Assignment: Wherever a line in the records below contains "worn", copy that line.

Material to process:

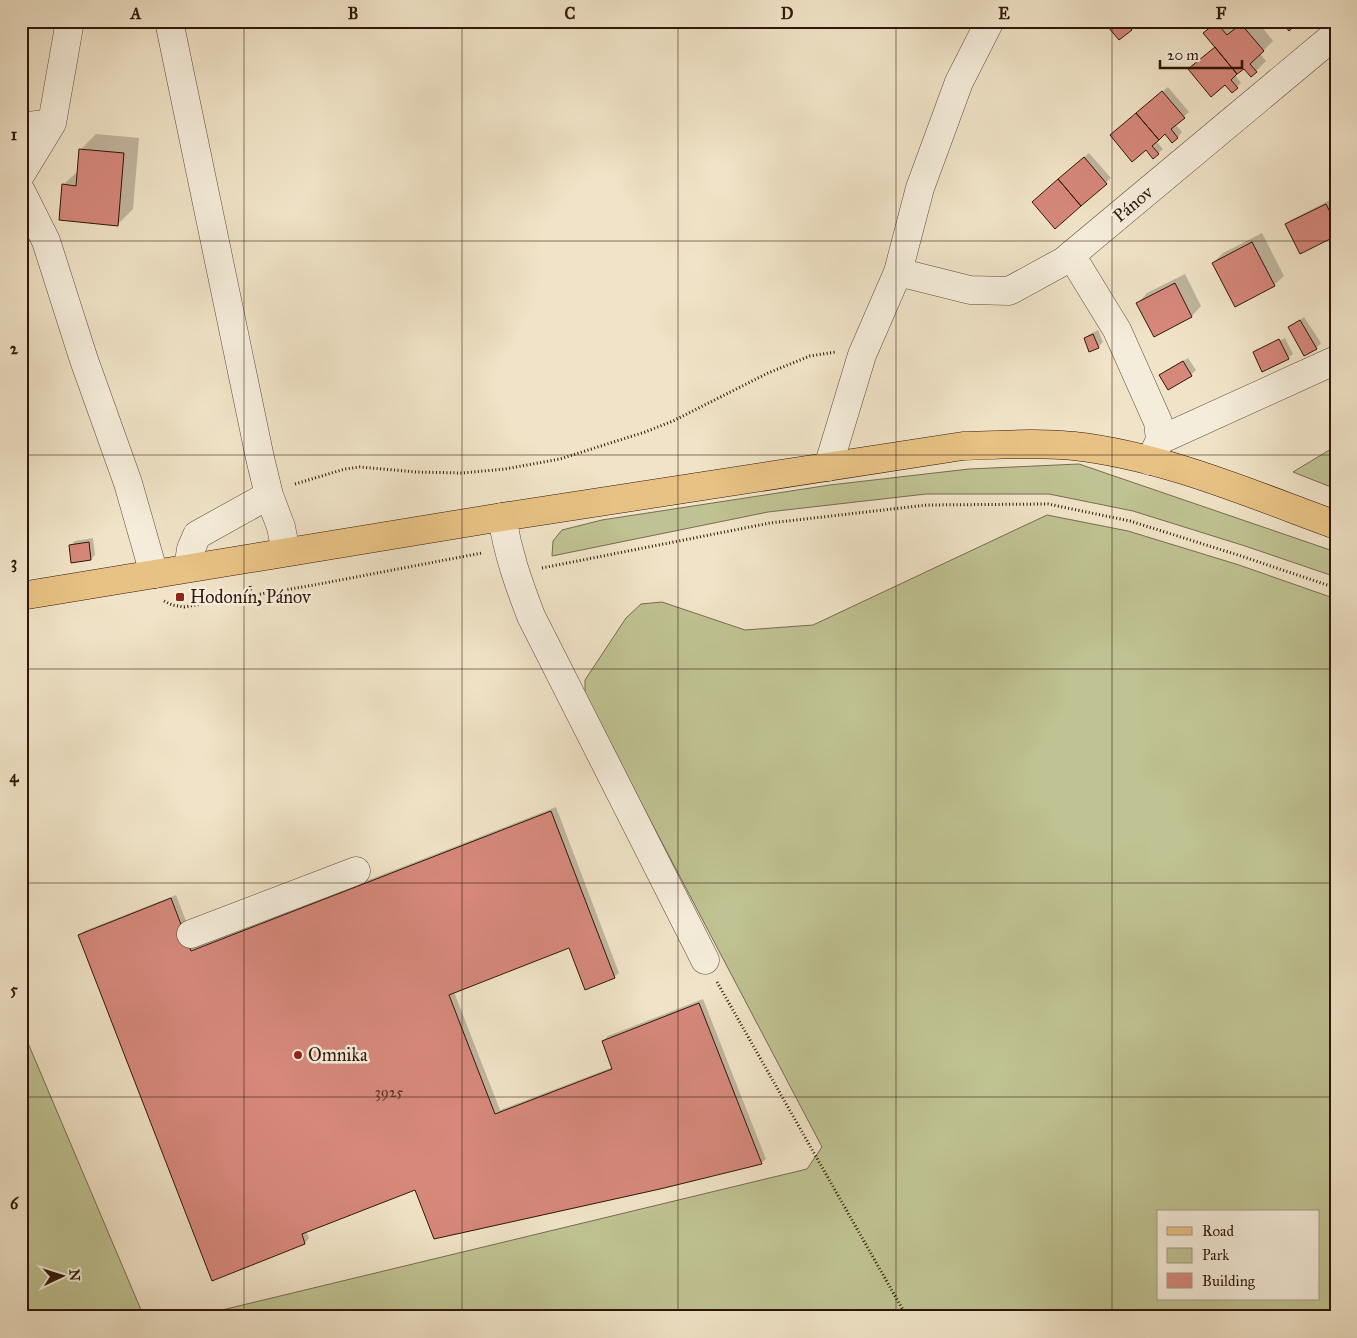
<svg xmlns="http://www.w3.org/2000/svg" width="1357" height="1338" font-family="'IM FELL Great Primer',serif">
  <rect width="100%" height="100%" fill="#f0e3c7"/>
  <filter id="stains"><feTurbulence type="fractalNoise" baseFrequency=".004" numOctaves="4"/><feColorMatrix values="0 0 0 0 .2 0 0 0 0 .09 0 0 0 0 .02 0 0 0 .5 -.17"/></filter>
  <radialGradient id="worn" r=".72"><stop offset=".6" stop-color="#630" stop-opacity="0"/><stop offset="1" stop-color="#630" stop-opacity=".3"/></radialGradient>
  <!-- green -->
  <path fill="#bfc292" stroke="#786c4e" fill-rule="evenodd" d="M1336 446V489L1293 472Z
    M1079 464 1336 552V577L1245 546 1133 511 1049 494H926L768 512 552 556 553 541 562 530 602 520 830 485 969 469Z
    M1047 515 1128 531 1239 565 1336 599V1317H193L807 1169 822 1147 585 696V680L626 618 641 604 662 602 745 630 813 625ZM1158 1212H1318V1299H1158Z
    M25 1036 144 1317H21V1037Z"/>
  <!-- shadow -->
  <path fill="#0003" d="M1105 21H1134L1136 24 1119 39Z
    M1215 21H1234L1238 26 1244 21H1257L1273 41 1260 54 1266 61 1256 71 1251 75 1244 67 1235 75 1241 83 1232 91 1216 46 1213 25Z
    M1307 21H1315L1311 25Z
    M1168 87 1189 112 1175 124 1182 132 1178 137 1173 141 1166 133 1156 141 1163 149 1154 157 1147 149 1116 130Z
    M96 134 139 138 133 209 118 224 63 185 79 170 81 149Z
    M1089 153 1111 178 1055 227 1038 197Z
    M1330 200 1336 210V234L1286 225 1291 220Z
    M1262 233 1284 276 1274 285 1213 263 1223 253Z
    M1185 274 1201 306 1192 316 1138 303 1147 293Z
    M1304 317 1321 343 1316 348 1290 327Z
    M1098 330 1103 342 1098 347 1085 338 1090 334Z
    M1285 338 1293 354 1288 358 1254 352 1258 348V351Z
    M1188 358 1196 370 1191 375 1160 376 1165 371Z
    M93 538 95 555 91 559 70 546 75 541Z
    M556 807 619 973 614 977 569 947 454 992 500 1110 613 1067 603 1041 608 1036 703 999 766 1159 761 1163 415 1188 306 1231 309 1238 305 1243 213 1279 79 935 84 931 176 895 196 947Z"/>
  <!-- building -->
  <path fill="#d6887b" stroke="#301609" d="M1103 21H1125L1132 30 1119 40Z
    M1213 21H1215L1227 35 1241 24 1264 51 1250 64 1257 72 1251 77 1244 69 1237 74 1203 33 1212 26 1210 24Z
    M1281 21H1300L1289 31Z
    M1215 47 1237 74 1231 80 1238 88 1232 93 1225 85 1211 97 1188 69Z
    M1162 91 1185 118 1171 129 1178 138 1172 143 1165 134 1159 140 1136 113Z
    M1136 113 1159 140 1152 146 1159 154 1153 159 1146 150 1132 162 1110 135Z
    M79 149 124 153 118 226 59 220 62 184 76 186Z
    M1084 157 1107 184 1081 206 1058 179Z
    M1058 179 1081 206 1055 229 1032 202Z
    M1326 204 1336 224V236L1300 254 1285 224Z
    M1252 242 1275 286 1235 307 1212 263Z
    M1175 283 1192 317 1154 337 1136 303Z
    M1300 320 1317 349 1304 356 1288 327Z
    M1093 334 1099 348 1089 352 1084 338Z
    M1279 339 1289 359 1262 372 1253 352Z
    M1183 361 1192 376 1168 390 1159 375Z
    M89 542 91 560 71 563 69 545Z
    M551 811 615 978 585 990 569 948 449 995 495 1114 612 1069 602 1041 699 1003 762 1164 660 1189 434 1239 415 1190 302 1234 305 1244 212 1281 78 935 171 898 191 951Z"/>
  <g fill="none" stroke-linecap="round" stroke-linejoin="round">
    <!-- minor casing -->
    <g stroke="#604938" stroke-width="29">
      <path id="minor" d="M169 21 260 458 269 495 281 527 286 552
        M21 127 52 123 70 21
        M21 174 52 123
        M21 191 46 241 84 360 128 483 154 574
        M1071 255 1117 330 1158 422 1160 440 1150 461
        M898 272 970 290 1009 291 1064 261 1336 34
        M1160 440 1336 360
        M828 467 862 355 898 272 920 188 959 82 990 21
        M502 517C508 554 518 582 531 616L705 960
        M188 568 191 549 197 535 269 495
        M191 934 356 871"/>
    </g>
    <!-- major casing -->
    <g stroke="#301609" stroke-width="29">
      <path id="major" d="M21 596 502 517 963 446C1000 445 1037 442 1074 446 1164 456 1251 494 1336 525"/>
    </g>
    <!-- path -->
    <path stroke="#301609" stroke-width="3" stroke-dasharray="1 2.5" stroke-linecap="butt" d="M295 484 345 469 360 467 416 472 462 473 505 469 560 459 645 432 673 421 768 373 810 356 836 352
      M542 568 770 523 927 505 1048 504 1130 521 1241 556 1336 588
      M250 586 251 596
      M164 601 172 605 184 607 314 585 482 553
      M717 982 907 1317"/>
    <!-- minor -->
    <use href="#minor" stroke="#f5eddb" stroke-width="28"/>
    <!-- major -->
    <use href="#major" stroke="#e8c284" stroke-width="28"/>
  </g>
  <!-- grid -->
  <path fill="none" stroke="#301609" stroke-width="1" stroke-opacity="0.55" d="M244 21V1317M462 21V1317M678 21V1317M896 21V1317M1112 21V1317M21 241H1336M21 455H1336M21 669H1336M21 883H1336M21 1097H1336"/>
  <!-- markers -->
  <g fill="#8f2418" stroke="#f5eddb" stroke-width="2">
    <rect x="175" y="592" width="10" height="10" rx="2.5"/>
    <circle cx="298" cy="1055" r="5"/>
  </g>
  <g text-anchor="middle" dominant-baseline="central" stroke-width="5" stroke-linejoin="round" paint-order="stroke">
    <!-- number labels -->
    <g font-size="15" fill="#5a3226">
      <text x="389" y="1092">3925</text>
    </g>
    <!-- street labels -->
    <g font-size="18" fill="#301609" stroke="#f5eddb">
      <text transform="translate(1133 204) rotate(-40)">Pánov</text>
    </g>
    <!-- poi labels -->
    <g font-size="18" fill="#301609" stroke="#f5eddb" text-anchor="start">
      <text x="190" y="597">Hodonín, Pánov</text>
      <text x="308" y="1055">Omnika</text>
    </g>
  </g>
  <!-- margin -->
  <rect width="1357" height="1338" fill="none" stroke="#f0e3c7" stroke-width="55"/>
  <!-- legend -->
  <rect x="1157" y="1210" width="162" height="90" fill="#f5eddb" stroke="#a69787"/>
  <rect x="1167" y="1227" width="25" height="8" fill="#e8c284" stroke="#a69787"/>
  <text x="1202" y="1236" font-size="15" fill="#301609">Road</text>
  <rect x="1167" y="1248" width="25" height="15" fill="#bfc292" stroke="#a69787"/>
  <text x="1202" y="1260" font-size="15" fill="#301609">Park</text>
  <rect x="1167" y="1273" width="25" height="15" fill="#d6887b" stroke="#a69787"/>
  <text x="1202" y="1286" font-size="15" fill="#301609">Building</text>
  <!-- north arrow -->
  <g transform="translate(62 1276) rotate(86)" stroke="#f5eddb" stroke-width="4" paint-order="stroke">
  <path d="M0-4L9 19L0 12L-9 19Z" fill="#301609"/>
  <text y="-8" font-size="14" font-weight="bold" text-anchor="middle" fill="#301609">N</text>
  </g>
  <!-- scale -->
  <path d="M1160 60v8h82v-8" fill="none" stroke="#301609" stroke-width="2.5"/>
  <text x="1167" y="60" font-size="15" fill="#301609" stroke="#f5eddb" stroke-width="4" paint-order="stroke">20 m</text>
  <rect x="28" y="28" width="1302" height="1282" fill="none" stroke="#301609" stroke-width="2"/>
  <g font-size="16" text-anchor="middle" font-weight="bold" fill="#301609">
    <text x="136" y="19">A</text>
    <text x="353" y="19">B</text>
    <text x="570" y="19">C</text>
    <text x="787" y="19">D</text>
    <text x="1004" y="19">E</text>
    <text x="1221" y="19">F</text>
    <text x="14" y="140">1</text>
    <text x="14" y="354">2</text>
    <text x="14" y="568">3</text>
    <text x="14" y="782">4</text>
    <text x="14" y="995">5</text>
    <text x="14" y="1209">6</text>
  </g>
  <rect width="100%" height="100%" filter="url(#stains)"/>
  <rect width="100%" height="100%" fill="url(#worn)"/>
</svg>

---

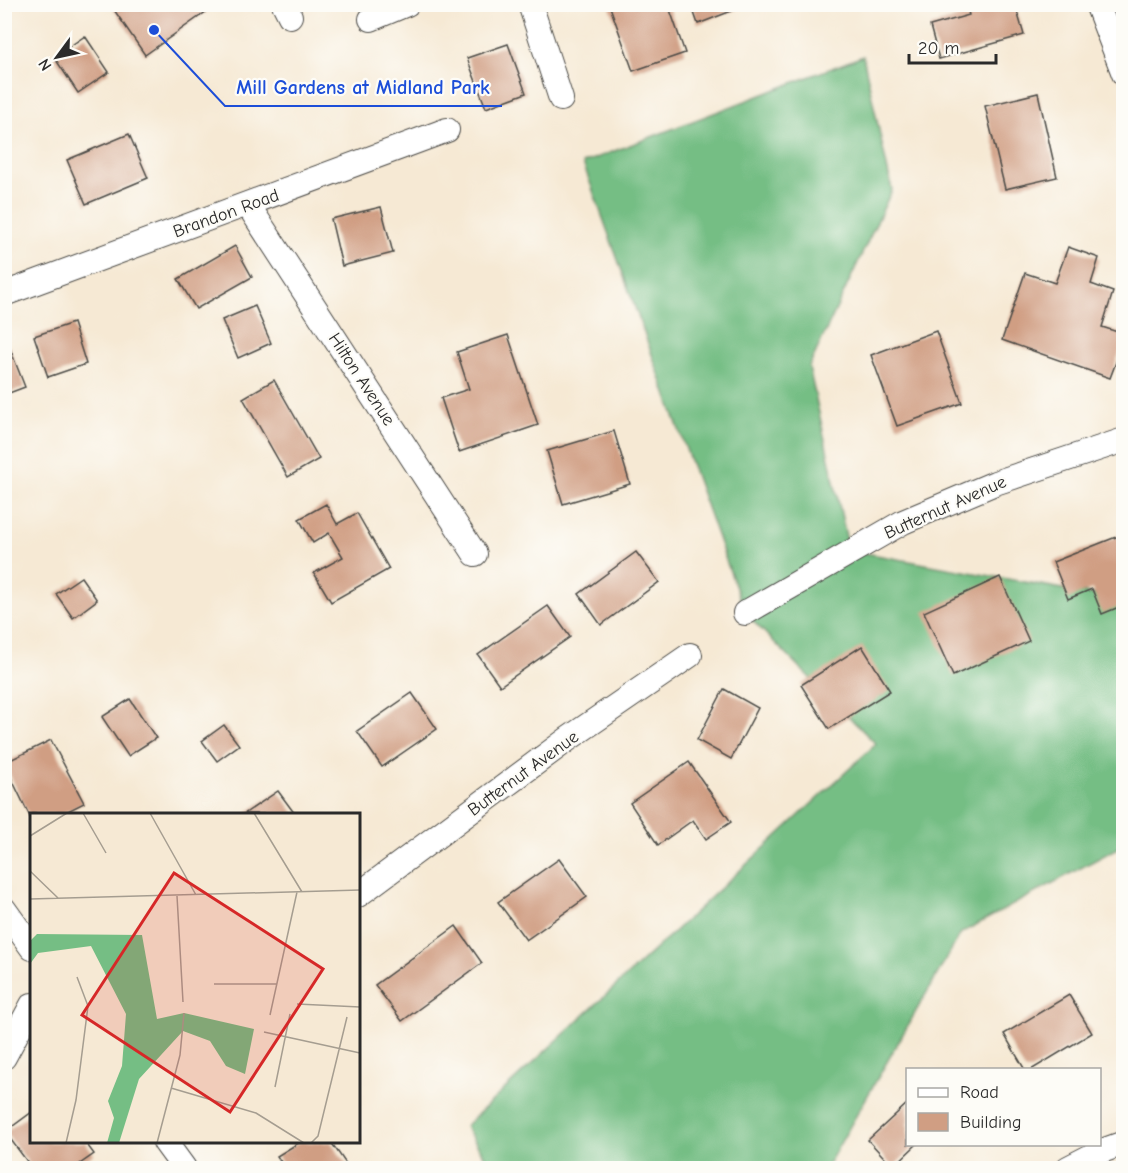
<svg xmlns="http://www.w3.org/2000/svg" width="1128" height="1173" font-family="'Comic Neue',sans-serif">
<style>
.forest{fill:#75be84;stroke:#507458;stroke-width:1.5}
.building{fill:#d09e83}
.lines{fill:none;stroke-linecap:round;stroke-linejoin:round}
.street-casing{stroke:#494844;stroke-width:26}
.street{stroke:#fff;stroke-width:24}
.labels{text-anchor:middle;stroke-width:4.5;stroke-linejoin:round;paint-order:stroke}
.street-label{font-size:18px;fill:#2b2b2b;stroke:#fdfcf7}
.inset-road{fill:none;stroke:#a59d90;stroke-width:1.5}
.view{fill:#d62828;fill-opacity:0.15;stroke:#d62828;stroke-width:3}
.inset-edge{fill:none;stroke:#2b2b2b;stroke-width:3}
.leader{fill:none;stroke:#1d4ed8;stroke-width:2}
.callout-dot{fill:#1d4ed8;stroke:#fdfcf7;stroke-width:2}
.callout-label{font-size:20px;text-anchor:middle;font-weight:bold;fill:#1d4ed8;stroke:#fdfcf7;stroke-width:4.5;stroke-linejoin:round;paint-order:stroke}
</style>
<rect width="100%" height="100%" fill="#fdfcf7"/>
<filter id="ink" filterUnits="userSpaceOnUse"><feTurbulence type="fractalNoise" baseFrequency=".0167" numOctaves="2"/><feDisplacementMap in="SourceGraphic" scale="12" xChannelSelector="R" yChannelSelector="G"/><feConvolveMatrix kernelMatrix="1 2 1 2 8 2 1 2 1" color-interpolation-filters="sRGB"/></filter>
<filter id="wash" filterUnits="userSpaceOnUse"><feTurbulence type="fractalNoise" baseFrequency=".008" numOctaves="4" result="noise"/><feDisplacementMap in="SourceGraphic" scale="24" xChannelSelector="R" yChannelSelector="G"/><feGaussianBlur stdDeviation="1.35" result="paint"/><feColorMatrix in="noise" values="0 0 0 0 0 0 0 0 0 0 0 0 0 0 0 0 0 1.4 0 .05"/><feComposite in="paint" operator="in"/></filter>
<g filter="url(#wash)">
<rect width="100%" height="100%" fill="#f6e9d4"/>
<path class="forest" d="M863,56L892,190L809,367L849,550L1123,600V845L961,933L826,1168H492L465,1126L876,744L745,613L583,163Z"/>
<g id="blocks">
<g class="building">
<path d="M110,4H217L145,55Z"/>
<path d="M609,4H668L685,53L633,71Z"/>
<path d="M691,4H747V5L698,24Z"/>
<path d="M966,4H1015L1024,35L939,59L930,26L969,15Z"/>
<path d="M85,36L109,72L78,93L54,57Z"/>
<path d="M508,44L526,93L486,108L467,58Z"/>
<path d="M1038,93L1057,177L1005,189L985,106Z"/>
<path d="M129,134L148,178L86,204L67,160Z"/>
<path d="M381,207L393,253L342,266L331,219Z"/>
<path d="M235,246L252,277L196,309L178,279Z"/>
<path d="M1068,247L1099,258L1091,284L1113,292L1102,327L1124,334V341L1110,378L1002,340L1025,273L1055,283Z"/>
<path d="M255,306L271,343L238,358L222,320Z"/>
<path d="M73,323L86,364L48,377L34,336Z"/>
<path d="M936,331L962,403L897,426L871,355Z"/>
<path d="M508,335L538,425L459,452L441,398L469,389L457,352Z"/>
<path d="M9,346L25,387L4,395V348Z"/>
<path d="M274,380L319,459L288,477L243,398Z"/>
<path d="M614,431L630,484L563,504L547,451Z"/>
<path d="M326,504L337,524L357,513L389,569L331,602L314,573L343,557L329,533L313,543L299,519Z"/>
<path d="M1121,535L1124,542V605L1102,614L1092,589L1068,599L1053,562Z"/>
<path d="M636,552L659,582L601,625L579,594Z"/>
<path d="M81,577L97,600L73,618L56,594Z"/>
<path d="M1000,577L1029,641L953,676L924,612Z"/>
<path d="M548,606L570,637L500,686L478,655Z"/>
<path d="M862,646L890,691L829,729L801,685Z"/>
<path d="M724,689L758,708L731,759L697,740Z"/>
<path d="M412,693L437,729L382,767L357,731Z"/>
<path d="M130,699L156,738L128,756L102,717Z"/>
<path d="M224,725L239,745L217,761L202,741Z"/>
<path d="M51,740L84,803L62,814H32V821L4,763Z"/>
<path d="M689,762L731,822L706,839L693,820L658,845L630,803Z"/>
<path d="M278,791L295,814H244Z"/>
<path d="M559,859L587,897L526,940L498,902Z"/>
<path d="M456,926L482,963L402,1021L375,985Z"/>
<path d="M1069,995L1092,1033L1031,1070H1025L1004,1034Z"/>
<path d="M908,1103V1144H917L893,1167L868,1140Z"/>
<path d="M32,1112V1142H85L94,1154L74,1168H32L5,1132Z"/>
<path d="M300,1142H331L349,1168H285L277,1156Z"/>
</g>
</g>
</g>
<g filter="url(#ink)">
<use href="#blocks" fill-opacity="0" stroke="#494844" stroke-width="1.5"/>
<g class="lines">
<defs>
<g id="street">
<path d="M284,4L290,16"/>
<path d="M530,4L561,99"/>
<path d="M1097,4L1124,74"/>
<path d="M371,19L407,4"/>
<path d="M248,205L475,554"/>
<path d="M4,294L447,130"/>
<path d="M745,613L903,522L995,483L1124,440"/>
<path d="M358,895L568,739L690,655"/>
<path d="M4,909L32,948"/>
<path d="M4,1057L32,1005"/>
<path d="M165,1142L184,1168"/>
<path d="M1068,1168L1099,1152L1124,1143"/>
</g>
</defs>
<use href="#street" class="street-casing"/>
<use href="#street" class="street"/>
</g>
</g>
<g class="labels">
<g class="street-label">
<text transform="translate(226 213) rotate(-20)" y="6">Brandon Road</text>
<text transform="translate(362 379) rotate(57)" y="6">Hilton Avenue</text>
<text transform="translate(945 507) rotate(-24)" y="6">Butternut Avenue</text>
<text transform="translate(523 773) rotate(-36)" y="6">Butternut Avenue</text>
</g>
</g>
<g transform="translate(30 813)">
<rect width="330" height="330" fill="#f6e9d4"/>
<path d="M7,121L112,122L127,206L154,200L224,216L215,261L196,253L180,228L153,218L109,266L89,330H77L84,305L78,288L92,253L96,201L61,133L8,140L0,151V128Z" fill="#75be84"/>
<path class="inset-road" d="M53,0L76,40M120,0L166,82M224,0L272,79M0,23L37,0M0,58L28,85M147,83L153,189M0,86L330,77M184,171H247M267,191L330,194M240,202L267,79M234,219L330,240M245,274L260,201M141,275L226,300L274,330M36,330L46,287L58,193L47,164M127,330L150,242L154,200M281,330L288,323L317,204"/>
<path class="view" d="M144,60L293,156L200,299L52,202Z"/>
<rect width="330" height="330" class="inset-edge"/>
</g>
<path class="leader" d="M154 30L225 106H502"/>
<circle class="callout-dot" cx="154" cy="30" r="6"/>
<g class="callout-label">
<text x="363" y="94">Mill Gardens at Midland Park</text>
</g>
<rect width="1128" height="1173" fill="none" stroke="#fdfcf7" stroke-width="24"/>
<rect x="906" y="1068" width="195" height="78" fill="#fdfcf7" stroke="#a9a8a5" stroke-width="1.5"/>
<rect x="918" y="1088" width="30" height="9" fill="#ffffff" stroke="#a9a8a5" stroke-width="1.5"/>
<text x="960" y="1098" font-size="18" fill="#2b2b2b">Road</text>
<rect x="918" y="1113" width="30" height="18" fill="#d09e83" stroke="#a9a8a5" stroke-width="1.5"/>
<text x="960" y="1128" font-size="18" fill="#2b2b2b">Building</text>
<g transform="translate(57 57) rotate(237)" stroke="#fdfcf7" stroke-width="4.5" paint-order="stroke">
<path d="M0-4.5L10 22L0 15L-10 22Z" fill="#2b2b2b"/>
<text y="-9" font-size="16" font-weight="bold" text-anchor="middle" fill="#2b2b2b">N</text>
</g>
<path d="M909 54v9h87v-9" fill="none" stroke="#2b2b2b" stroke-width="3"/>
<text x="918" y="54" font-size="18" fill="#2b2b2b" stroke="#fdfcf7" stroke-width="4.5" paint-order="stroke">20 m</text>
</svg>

Solution to this exercise:
  <radialGradient id="worn" r=".72"><stop offset=".6" stop-color="#630" stop-opacity="0"/><stop offset="1" stop-color="#630" stop-opacity=".3"/></radialGradient>
  <rect width="100%" height="100%" fill="url(#worn)"/>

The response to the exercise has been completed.